At all temperatures except cryogenic temperatures hydrogen exists as a gas. The storage of large supplies of hydrogen as a gas presently is done by compressing the hydrogen and storing in large tanks. An additional conduit supplies hydrogen from the microcavity hydrogen storage hydrogen supply component to the metal hydride hydrogen supply component for recharging the metal hydride hydrogen supply system. However, because the hydrogen is under high pressure it is necessary that these tanks be very strong which in turn necessitates very thick walls and heavy tanks. When hydrogen is stored as a liquid at cryogenic temperatures as with hydrogen as a gas, cryogenic liquid hydrogen must also be contained in strong, heavy tanks and additionally there is an energy penalty in the liquefaction process. Aside from the weight disadvantages of hydrogen storage in tanks both as a liquid and as a gas, the storage tank must be designed and constructed of suitable materials to accomodate and control the permeability and reactivity of hydrogen with most metals.
It has been proposed to store hydrogen chemically bound in a chemical carrier such as methylcyclohexane which is catalytically converted to toluene and hydrogen, the hydrogen being used as fuel and the toluene being recycled back to methylcyclohexane. Use of such a system requires two transportation networks, one for the delivery of the methylcyclohexane to a service station for dispensing to the consumer, the other for the return of the toluene to a reconversion plant to be hydrogenated into methlcyclohexane. This type of system is still in a semihypothetical state and much technology remains to be developed before such systems can hope to be functional.
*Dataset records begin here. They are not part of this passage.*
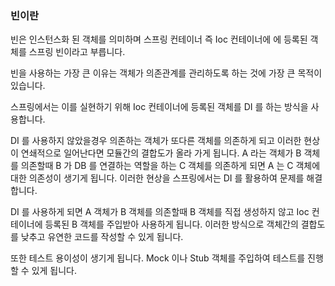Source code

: ### 빈이란

빈은 인스턴스화 된 객체를 의미하며 스프링 컨테이너 즉 Ioc 컨테이너에 에 등록된 객체를 스프링 빈이라고 부릅니다.

빈을 사용하는 가장 큰 이유는 객체가 의존관계를 관리하도록 하는 것에 가장 큰 목적이 있습니다.

스프링에서는 이를 실현하기 위해 Ioc 컨테이너에 등록된 객체를 DI 를 하는 방식을 사용합니다.

DI 를 사용하지 않았을경우 의존하는 객체가 또다른 객체를 의존하게 되고 이러한 현상이 연쇄적으로 일어난다면
모듈간의 결합도가 올라 가게 됩니다. A 라는 객체가 B 객체를 의존할때 B 가 DB 를 연결하는 역할을 하는 C 객체를
의존하게 되면 A 는 C 객체에 대한 의존성이 생기게 됩니다. 이러한 현상을 스프링에서는 DI 를 활용하여 문제를 해결합니다.

DI 를 사용하게 되면 A 객체가 B 객체를 의존할때 B 객체를 직접 생성하지 않고 Ioc 컨테이너에 등록된 B 객체를
주입받아 사용하게 됩니다. 이러한 방식으로 객체간의 결합도를 낮추고 유연한 코드를 작성할 수 있게 됩니다.

또한 테스트 용이성이 생기게 됩니다.
Mock 이나 Stub 객체를 주입하여 테스트를 진행할 수 있게 됩니다.

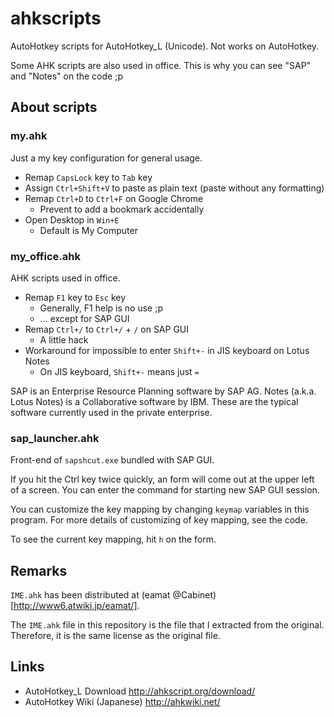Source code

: ahkscripts
==========
AutoHotkey scripts for AutoHotkey_L (Unicode).
Not works on AutoHotkey.

Some AHK scripts are also used in office.
This is why you can see "SAP" and "Notes" on the code ;p


About scripts
-------------

### my.ahk
Just a my key configuration for general usage.

- Remap `CapsLock` key to `Tab` key
- Assign `Ctrl+Shift+V` to paste as plain text (paste without any formatting)
- Remap `Ctrl+D` to `Ctrl+F` on Google Chrome
  - Prevent to add a bookmark accidentally
- Open Desktop in `Win+E`
  - Default is My Computer


### my_office.ahk
AHK scripts used in office.

- Remap `F1` key to `Esc` key
  - Generally, F1 help is no use ;p
  - ... except for SAP GUI
- Remap `Ctrl+/` to `Ctrl+/` + `/` on SAP GUI
  - A little hack
- Workaround for impossible to enter `Shift+-` in JIS keyboard on Lotus Notes
  - On JIS keyboard, `Shift+-` means just `=`

SAP is an Enterprise Resource Planning software by SAP AG.
Notes (a.k.a. Lotus Notes) is a Collaborative software by IBM.
These are the typical software currently used in the private enterprise.


### sap_launcher.ahk
Front-end of `sapshcut.exe` bundled with SAP GUI.

If you hit the Ctrl key twice quickly, an form will come out at the upper left of a screen.
You can enter the command for starting new SAP GUI session.

You can customize the key mapping by changing `keymap` variables in this program.
For more details of customizing of key mapping, see the code.

To see the current key mapping,  hit `h` on the form.


Remarks
-------

`IME.ahk` has been distributed at (eamat @Cabinet)[http://www6.atwiki.jp/eamat/].

The `IME.ahk` file in this repository is the file that I extracted from the original.
Therefore, it is the same license as the original file.


Links
-----
- AutoHotkey_L Download http://ahkscript.org/download/
- AutoHotkey Wiki (Japanese) http://ahkwiki.net/

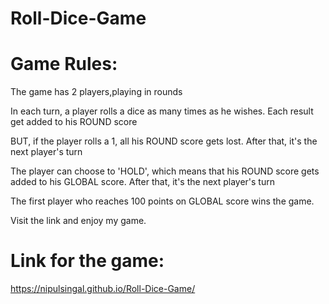 # Roll-Dice-Game 

# Game Rules:

The game has 2 players,playing in rounds

In each turn, a player rolls a dice as many times as he wishes. Each result get added to his ROUND score

BUT, if the player rolls a 1, all his ROUND score gets lost. After that, it's the next player's turn

The player can choose to 'HOLD', which means that his ROUND score gets added to his GLOBAL score. After that, it's the next player's turn

The first player who reaches 100 points on GLOBAL score wins the game.


Visit the link and enjoy my game.

# Link for the game:

https://nipulsingal.github.io/Roll-Dice-Game/
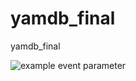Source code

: # yamdb_final
yamdb_final

![example event parameter](https://github.com/Sizeoff/yamdb_final/blob/master/.github/workflows/yamdb_workflow.yml./badge.svg?event=push)
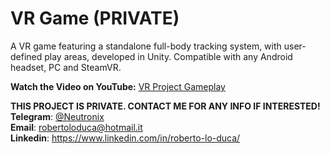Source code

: # VR Game (PRIVATE)
A VR game featuring a standalone full-body tracking system, with user-defined play areas, developed in Unity. Compatible with any Android headset, PC and SteamVR.

**Watch the Video on YouTube:** [VR Project Gameplay](https://youtu.be/Nmwha2BYevU)

**THIS PROJECT IS PRIVATE. CONTACT ME FOR ANY INFO IF INTERESTED!**  
**Telegram**: [@Neutronix](https://t.me/Neutronix)  
**Email**: robertoloduca@hotmail.it  
**Linkedin**: https://www.linkedin.com/in/roberto-lo-duca/  
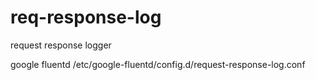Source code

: # req-response-log
request response logger

google fluentd
/etc/google-fluentd/config.d/request-response-log.conf
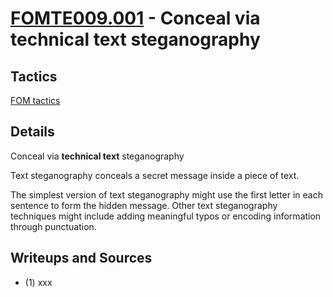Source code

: # [FOMTE009.001](https://github.com/blue101010/FOM/blob/main/techniques/FOMTE009.001.md) - Conceal via **technical text** steganography


## Tactics

[FOM tactics](https://github.com/blue101010/FOM/blob/main/tactics/tactics.md)


## Details

Conceal via **technical text** steganography

Text steganography conceals a secret message inside a piece of text. 

The simplest version of text steganography might use the first letter in each sentence to form the hidden message. 
Other text steganography techniques might include adding meaningful typos or encoding information through punctuation.

## Writeups and Sources

 - (1) xxx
A system now being field tested for utilizing hydrogen as a fuel to propel an automobile involves the use of a metal hydride as the carrier for the hydrogen fuel. Basically this system involves having a storage tank filled with a metal that reversibly forms a metal hydride. In the presence of hydrogen and the withdrawal of heat, the metal absorbs the hydrogen forming a metal hydride. Upon the application of heat the hydride dissociates into the metal and hydrogen allowing the hydrogen to be utilized as fuel. The heat to disassociate the metal hydride is obtained from the hot exhaust gases from the engine. Currently two metal hydride systems are being studied for use in automobiles. One system is based upon a hydride of an iron titanium alloy and the second system is based upon hydrides of magnesium alloys.
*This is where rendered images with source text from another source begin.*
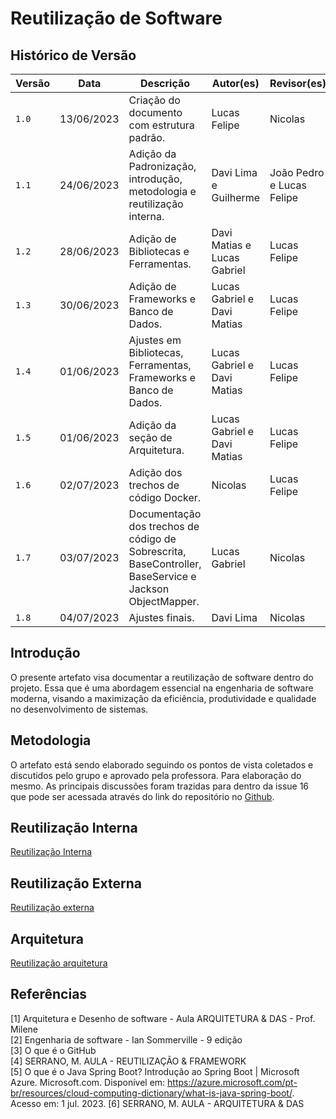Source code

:# Reutilização de Software

## Histórico de Versão

| Versão | Data       | Descrição                                                                                              | Autor(es)                   | Revisor(es)               |
| ------ | ---------- | ------------------------------------------------------------------------------------------------------ | --------------------------- | ------------------------- |
| `1.0`  | 13/06/2023 | Criação do documento com estrutura padrão.                                                             | Lucas Felipe                | Nicolas                   |
| `1.1`  | 24/06/2023 | Adição da Padronização, introdução, metodologia e reutilização interna.                                | Davi Lima e Guilherme       | João Pedro e Lucas Felipe |
| `1.2`  | 28/06/2023 | Adição de Bibliotecas e Ferramentas.                                                                   | Davi Matias e Lucas Gabriel | Lucas Felipe              |
| `1.3`  | 30/06/2023 | Adição de Frameworks e Banco de Dados.                                                                 | Lucas Gabriel e Davi Matias | Lucas Felipe              |
| `1.4`  | 01/06/2023 | Ajustes em Bibliotecas, Ferramentas, Frameworks e Banco de Dados.                                      | Lucas Gabriel e Davi Matias | Lucas Felipe              |
| `1.5`  | 01/06/2023 | Adição da seção de Arquitetura.                                                                        | Lucas Gabriel e Davi Matias | Lucas Felipe              |
| `1.6`  | 02/07/2023 | Adição dos trechos de código Docker.                                                                   | Nicolas                     | Lucas Felipe              |
| `1.7`  | 03/07/2023 | Documentação dos trechos de código de Sobrescrita, BaseController, BaseService e Jackson ObjectMapper. | Lucas Gabriel               | Nicolas                   |
| `1.8`  | 04/07/2023 | Ajustes finais.                                                                                        | Davi Lima                   | Nicolas                   |
    

## Introdução

O presente artefato visa documentar a reutilização de software dentro do projeto. Essa que é uma abordagem essencial na
engenharia de software moderna, visando a maximização da eficiência, produtividade e qualidade no desenvolvimento de
sistemas.

## Metodologia

O artefato está sendo elaborado seguindo os pontos de vista coletados e discutidos pelo grupo e aprovado pela
professora. Para elaboração do mesmo. As principais discussões foram trazidas para dentro da issue 16 que pode ser acessada através do link do repositório
no [Github](https://github.com/UnBArqDsw2023-1/2023.1_G5_ProjetoRiHappy/issues/16).

## Reutilização Interna

[Reutilização Interna](./interna.md ':include')

## Reutilização Externa

[Reutilização externa](./externa.md ':include')

## Arquitetura

[Reutilização arquitetura](./arquitetura.md ':include')

## Referências

[1] Arquitetura e Desenho de software - Aula ARQUITETURA & DAS - Prof. Milene <br/>
[2] Engenharia de software - Ian Sommerville - 9 edição <br/>
[3] O que é o GitHub <br/>
[4] SERRANO, M. AULA - REUTILIZAÇÃO & FRAMEWORK<br/>
[5] O que é o Java Spring Boot? Introdução ao Spring Boot | Microsoft Azure. Microsoft.com. Disponível
em: <https://azure.microsoft.com/pt-br/resources/cloud-computing-dictionary/what-is-java-spring-boot/>. Acesso em: 1
jul. 2023.
[6] SERRANO, M. AULA - ARQUITETURA & DAS<br/>
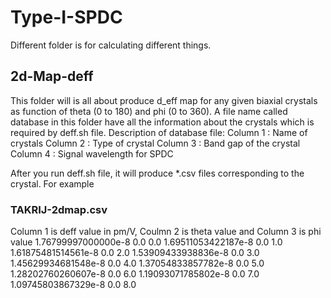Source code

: # Type-I-SPDC
Different folder is for calculating different things.
## **2d-Map-deff** 
This folder will is all about produce d_eff map for any given biaxial crystals as function of theta (0 to 180) and phi (0 to 360). A file name called database in this folder have all the information about the crystals which is required by deff.sh file.
Description of database file:
Column 1 : Name of crystals
Column 2 : Type of crystal
Column 3 : Band gap of the crystal
Column 4 : Signal wavelength for SPDC

After you run deff.sh file, it will produce *.csv files corresponding to the crystal. For example
### TAKRIJ-2dmap.csv
Column 1 is deff value in pm/V, Coulmn 2 is theta value and Column 3 is phi value
1.76799997000000e-8 0.0 0.0
1.69511053422187e-8 0.0 1.0
1.61875481514561e-8 0.0 2.0
1.53909433938836e-8 0.0 3.0
1.45629934681548e-8 0.0 4.0
1.37054833857782e-8 0.0 5.0
1.28202760260607e-8 0.0 6.0
1.19093071785802e-8 0.0 7.0
1.09745803867329e-8 0.0 8.0
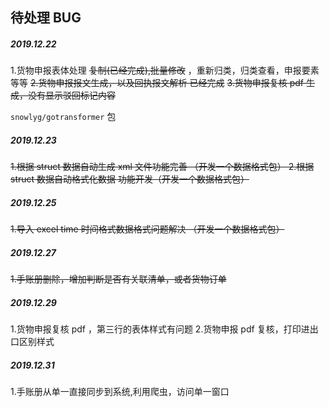 ## 待处理 BUG

##### 2019.12.22

1.货物申报表体处理 ~~复制(已经完成),批量修改~~ ，重新归类，归类查看，申报要素 等等
~~2.货物申报报文生成，以及回执报文解析  已经完成~~
~~3.货物申报复核 pdf 生成，没有显示驳回标记内容~~


`snowlyg/gotransformer` 包

##### 2019.12.23
~~1.根据 struct 数据自动生成 xml 文件功能完善 （开发一个数据格式包） 
2.根据 struct 数据自动格式化数据 功能开发（开发一个数据格式包）~~


##### 2019.12.25

~~1.导入 excel time 时间格式数据格式问题解决 （开发一个数据格式包）~~


##### 2019.12.27

~~1.手账册删除，增加判断是否有关联清单，或者货物订单~~

##### 2019.12.29

1.货物申报复核 pdf ，第三行的表体样式有问题
2.货物申报 pdf 复核，打印进出口区别样式

##### 2019.12.31
1.手账册从单一直接同步到系统,利用爬虫，访问单一窗口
The disadvantage of a total metal hydride system is that the system is both heavy and expensive. The weight problem becomes critical in mobile applications such as automobiles, buses, etc., wherein transportation of the added weight reduces the fuel economy of the vehicle. In stationary systems such as systems utilizing hydrogen in the generation of electricity, weight of the system is not the critical factor, however, in these systems wherein large quantities of metal hydrides will be required the economics of the system become critical.
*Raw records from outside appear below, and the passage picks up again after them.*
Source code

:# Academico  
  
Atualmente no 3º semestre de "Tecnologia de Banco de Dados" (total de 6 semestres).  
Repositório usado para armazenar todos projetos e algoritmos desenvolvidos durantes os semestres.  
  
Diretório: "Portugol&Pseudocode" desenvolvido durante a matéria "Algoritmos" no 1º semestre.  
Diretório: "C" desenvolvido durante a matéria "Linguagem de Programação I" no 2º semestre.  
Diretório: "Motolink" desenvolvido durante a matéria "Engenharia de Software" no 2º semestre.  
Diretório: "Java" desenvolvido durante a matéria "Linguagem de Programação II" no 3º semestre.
An additional factor to be considered in mobile systems such as automobile usage of metal hydride systems is the refueling (i.e. regenerating the metal hydride) of the on board metal hydride vehicle storage tank. During refueling the vehicle storage tank would have to be coupled to a unit which withdraw heat from the storage tank allowing for the regeneration of the metal hydride. This would require a complex hookup of hydrogen supply and cooling lines. Compared to the typical five minute stop now necessary to obtain a supply of gasoline, the regeneration of the metal hydride could require a prolonged fuel stop.